┌──
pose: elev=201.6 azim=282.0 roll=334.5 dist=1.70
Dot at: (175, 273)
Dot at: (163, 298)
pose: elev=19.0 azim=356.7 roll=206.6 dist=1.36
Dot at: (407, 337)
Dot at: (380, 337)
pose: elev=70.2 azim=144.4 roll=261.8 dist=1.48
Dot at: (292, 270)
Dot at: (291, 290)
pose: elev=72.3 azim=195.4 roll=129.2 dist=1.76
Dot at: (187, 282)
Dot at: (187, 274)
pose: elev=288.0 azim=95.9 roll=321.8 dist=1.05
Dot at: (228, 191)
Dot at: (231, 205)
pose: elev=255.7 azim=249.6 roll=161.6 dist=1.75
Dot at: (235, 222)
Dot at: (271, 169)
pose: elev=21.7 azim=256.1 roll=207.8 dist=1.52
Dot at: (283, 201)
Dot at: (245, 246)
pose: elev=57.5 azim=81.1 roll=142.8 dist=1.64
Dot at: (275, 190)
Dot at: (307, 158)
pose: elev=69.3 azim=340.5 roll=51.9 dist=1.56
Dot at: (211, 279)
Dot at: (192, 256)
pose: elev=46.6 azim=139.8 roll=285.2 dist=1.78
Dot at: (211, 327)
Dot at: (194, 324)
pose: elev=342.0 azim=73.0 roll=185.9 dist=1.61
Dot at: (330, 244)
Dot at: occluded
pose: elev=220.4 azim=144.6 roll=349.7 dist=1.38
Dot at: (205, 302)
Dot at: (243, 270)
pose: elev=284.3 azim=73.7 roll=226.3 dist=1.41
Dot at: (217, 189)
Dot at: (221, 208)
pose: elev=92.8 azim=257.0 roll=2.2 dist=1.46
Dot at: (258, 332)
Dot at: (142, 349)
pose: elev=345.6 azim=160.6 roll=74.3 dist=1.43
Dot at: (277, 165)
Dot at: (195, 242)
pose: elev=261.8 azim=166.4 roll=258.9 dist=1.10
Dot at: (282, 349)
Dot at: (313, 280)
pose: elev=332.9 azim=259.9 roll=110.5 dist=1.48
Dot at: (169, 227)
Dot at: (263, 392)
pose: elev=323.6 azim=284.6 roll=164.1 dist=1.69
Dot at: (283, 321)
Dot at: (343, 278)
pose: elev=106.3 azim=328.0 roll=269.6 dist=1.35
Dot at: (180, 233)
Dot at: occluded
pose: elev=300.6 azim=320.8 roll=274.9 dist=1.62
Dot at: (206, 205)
└──
> **Task objective**:
Arrange every line of the records above as a numbered list, skipping any blank lines.

> **The result**:
1. pose: elev=201.6 azim=282.0 roll=334.5 dist=1.70
2. Dot at: (175, 273)
3. Dot at: (163, 298)
4. pose: elev=19.0 azim=356.7 roll=206.6 dist=1.36
5. Dot at: (407, 337)
6. Dot at: (380, 337)
7. pose: elev=70.2 azim=144.4 roll=261.8 dist=1.48
8. Dot at: (292, 270)
9. Dot at: (291, 290)
10. pose: elev=72.3 azim=195.4 roll=129.2 dist=1.76
11. Dot at: (187, 282)
12. Dot at: (187, 274)
13. pose: elev=288.0 azim=95.9 roll=321.8 dist=1.05
14. Dot at: (228, 191)
15. Dot at: (231, 205)
16. pose: elev=255.7 azim=249.6 roll=161.6 dist=1.75
17. Dot at: (235, 222)
18. Dot at: (271, 169)
19. pose: elev=21.7 azim=256.1 roll=207.8 dist=1.52
20. Dot at: (283, 201)
21. Dot at: (245, 246)
22. pose: elev=57.5 azim=81.1 roll=142.8 dist=1.64
23. Dot at: (275, 190)
24. Dot at: (307, 158)
25. pose: elev=69.3 azim=340.5 roll=51.9 dist=1.56
26. Dot at: (211, 279)
27. Dot at: (192, 256)
28. pose: elev=46.6 azim=139.8 roll=285.2 dist=1.78
29. Dot at: (211, 327)
30. Dot at: (194, 324)
31. pose: elev=342.0 azim=73.0 roll=185.9 dist=1.61
32. Dot at: (330, 244)
33. Dot at: occluded
34. pose: elev=220.4 azim=144.6 roll=349.7 dist=1.38
35. Dot at: (205, 302)
36. Dot at: (243, 270)
37. pose: elev=284.3 azim=73.7 roll=226.3 dist=1.41
38. Dot at: (217, 189)
39. Dot at: (221, 208)
40. pose: elev=92.8 azim=257.0 roll=2.2 dist=1.46
41. Dot at: (258, 332)
42. Dot at: (142, 349)
43. pose: elev=345.6 azim=160.6 roll=74.3 dist=1.43
44. Dot at: (277, 165)
45. Dot at: (195, 242)
46. pose: elev=261.8 azim=166.4 roll=258.9 dist=1.10
47. Dot at: (282, 349)
48. Dot at: (313, 280)
49. pose: elev=332.9 azim=259.9 roll=110.5 dist=1.48
50. Dot at: (169, 227)
51. Dot at: (263, 392)
52. pose: elev=323.6 azim=284.6 roll=164.1 dist=1.69
53. Dot at: (283, 321)
54. Dot at: (343, 278)
55. pose: elev=106.3 azim=328.0 roll=269.6 dist=1.35
56. Dot at: (180, 233)
57. Dot at: occluded
58. pose: elev=300.6 azim=320.8 roll=274.9 dist=1.62
59. Dot at: (206, 205)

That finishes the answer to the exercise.